### [Text]
## Start

That dial is the Sersic index, written n. Turn it down toward 1 and the curve becomes a straight line on a log plot: a flat-cored, fast-fading exponential disk, the signature of a spiral galaxy. Turn it up toward 4 and the centre spikes into a brilliant cusp while the outskirts stretch into a long, slowly dimming halo — the de Vaucouleurs profile of a giant elliptical. The galaxy's overall size and brightness are set by two other numbers, but its shape — the thing your eye reads as "fluffy disk" versus "concentrated blob" — is n alone. That compression of an entire two-dimensional light distribution into one interpretable parameter is why the Sersic profile is the workhorse of galaxy morphology.
The equation and what each symbol does
José Luis Sérsic wrote the profile down in 1963. In its standard form the projected surface brightness (light per unit area on the sky) at projected radius R is
I(R) = I_e · exp{ −b_n [ (R / R_e)^(1/n) − 1 ] }
Three parameters fully specify the curve, and each one moves it in an independent way:
- R_e — the effective (half-light) radius. The radius of the isophote that encloses exactly half the galaxy's total light. It sets the horizontal scale. By construction the profile passes through I_e at R = R_e.
- I_e — the surface brightness at R_e. A vertical scaling. It sets the absolute brightness without touching the shape.
- n — the Sersic index. The pure shape parameter. It controls how sharply the curve bends — the concentration of light toward the centre.
The fourth symbol, b_n, is not a free parameter: it is a number determined entirely by n, chosen so that the half-light definition of R_e holds. The defining condition is γ(2n, b_n) = ½ Γ(2n), where γ and Γ are the incomplete and complete gamma functions. There is no closed form, but the asymptotic expansion of Ciotti & Bertin (1999) is accurate to better than 0.1% for n ≳ 0.5:
b_n ≈ 2n − 1/3 + 4/(405 n) + 46/(25515 n²) + …
This yields b₁ ≈ 1.678 (exponential disk), b₄ ≈ 7.669 (de Vaucouleurs), b₀.₅ ≈ 0.693 (Gaussian). The exponential and de Vaucouleurs "laws" that predate Sérsic are simply this one formula evaluated at n = 1 and n = 4.

## End

### [Actions to take]
- A) From the Sersic profile text, extract the passage that begins at the words "The equation and" and stops after the words "touching the shape.".
- B) According to the Sersic profile text, in what year did José Luis Sérsic write down the profile?
The records come from a different source than the text.

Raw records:
## Start

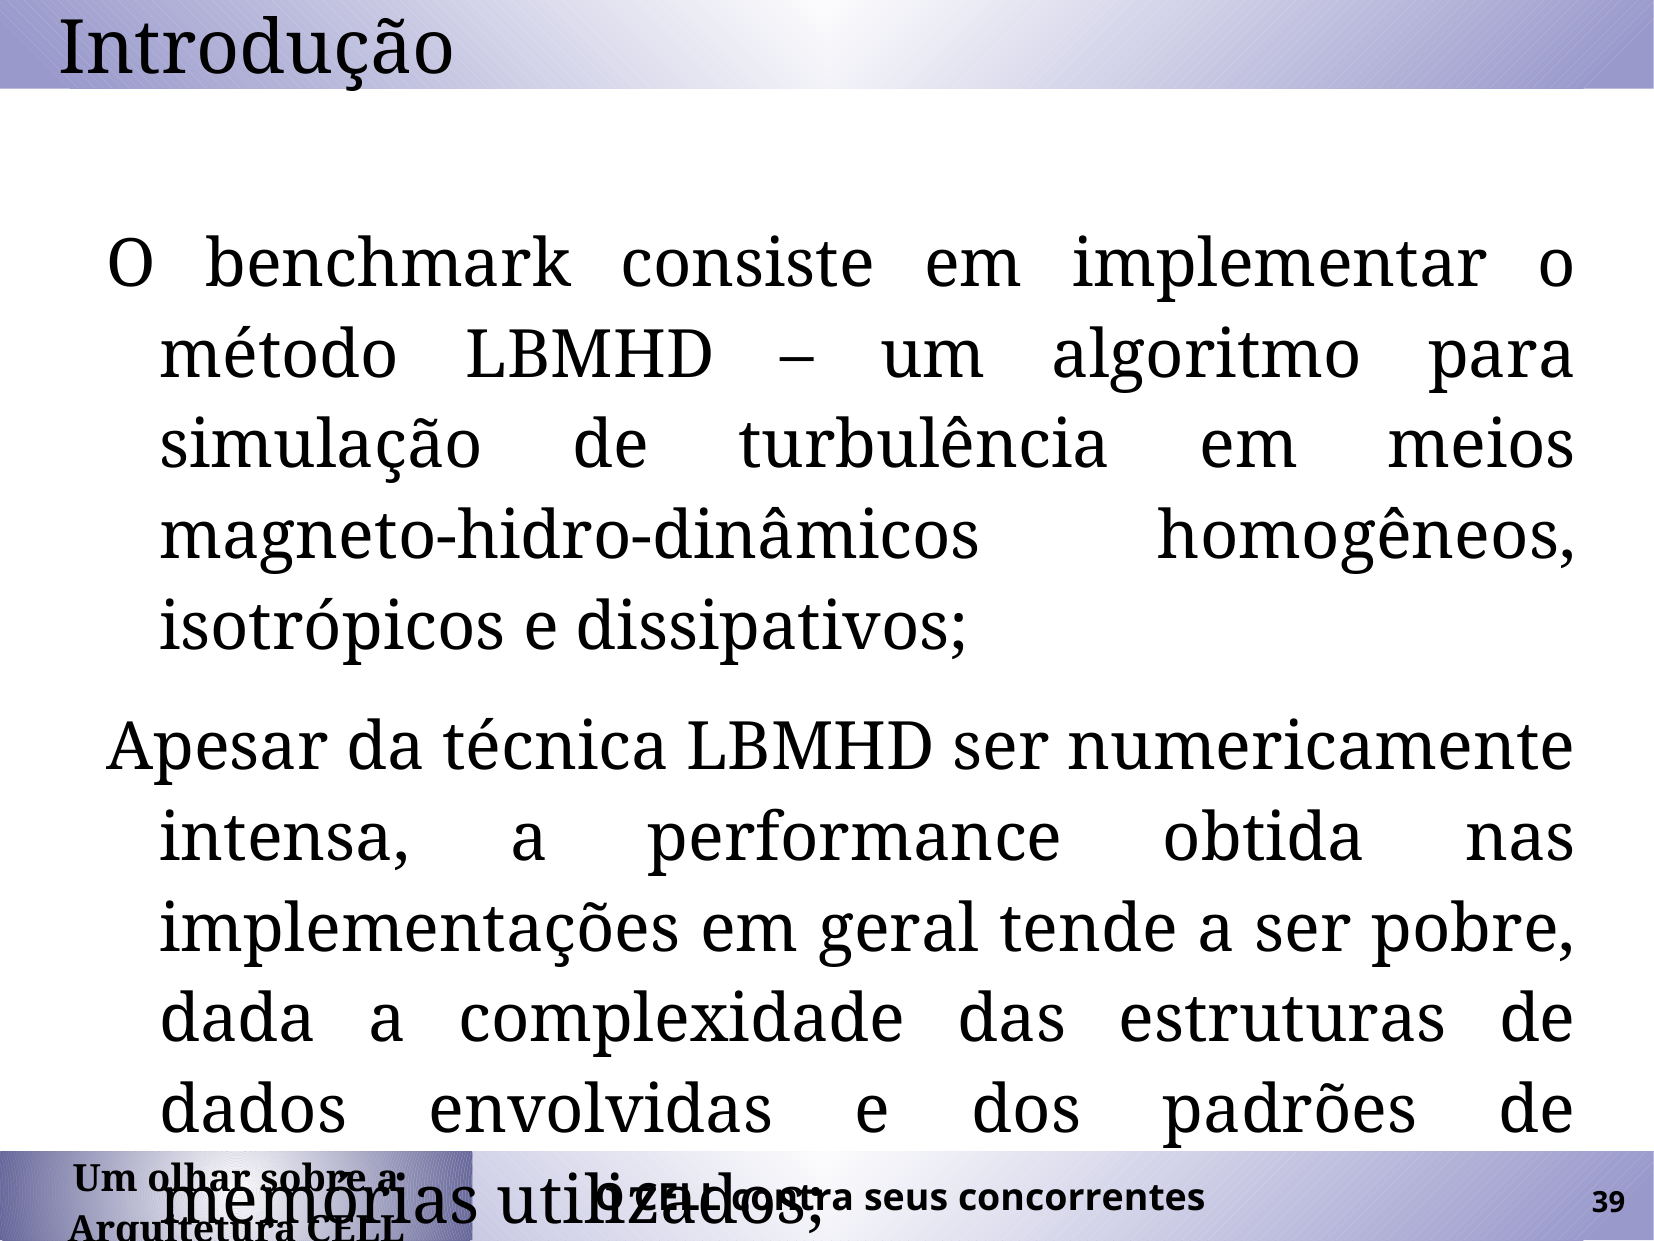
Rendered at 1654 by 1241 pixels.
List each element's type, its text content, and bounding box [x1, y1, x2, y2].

list O benchmark consiste em implementar o método LBMHD – um algoritmo para simulação de turbulência em meios magneto-hidro-dinâmicos homogêneos, isotrópicos e dissipativos; Apesar da técnica LBMHD ser numericamente intensa, a performance obtida nas implementações em geral tende a ser pobre, dada a complexidade das estruturas de dados envolvidas e dos padrões de memórias utilizados; [88, 215, 1577, 1019]
text_box O CELL contra seus concorrentes [501, 1151, 1300, 1241]
title Introdução [59, 6, 1447, 82]
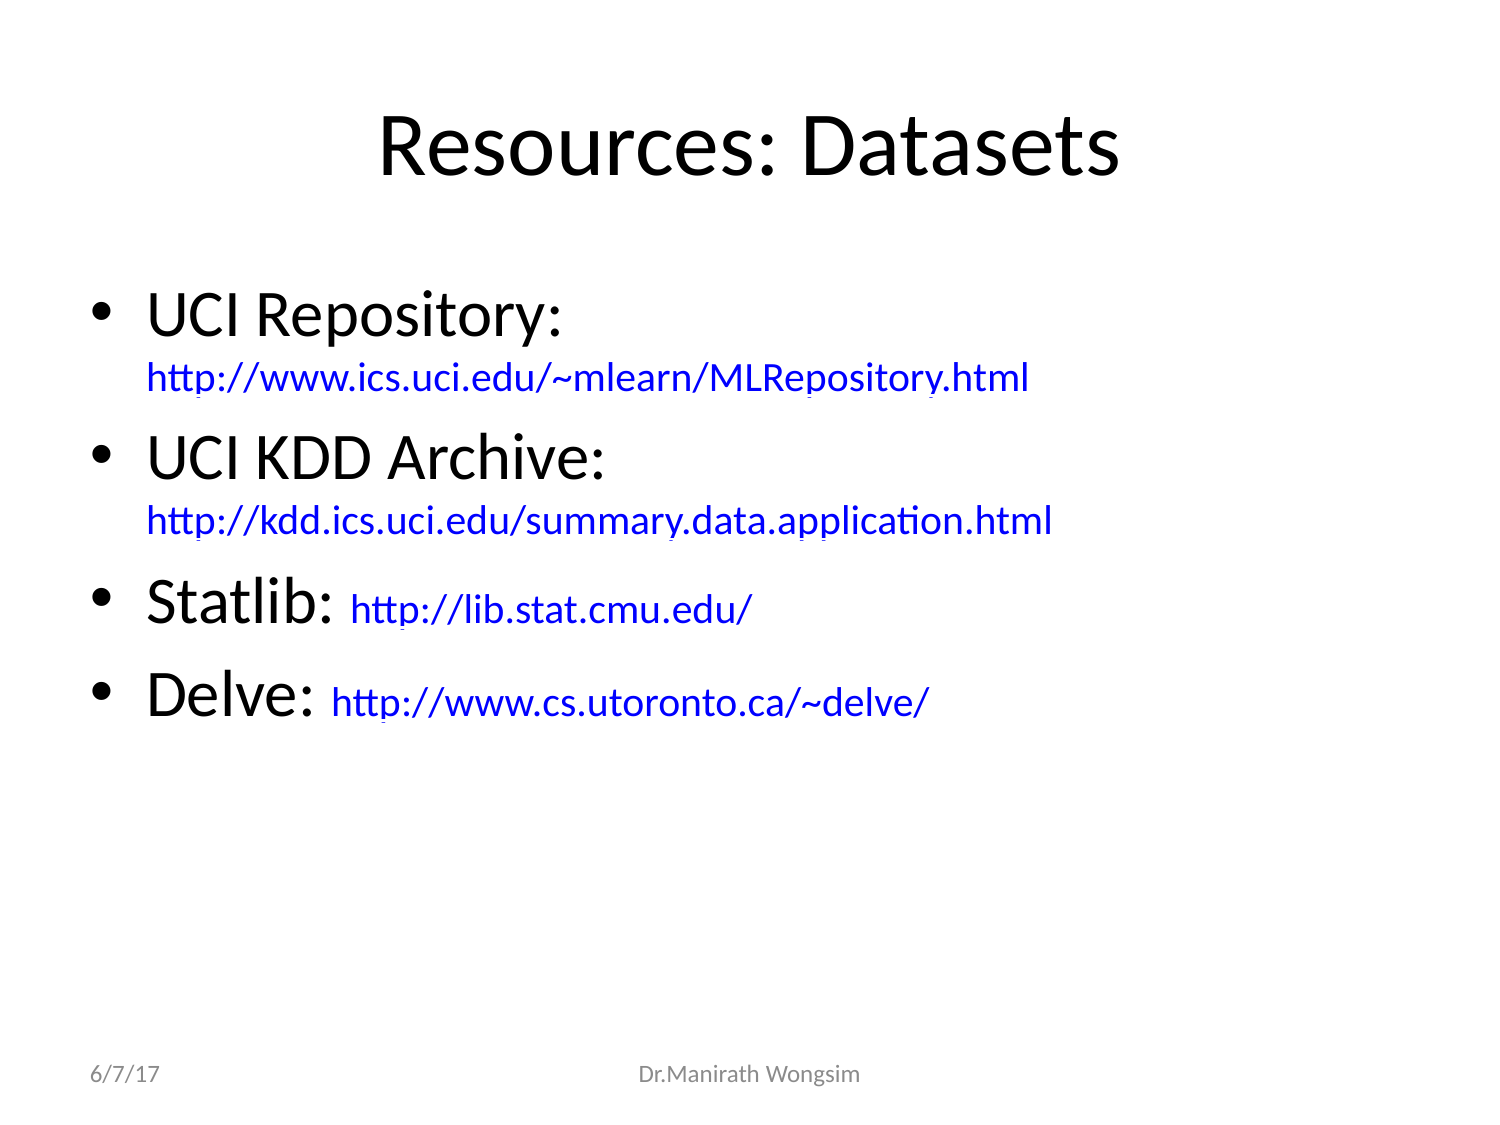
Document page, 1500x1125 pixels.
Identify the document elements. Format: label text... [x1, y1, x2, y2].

text_box UCI Repository: http://www.ics.uci.edu/~mlearn/MLRepository.html UCI KDD Archive: http://kdd.ics.uci.edu/summary.data.application.html Statlib: http://lib.stat.cmu.edu/ Delve: http://www.cs.utoronto.ca/~delve/ [75, 262, 1425, 1005]
text_box Dr.Manirath Wongsim [512, 1042, 988, 1103]
text_box Resources: Datasets [75, 45, 1425, 233]
text_box 6/7/17 [74, 1042, 425, 1103]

## End

### [Answers for the tasks]
- A)
The equation and what each symbol does
José Luis Sérsic wrote the profile down in 1963. In its standard form the projected surface brightness (light per unit area on the sky) at projected radius R is
I(R) = I_e · exp{ −b_n [ (R / R_e)^(1/n) − 1 ] }
Three parameters fully specify the curve, and each one moves it in an independent way:
- R_e — the effective (half-light) radius. The radius of the isophote that encloses exactly half the galaxy's total light. It sets the horizontal scale. By construction the profile passes through I_e at R = R_e.
- I_e — the surface brightness at R_e. A vertical scaling. It sets the absolute brightness without touching the shape.

- B) 1963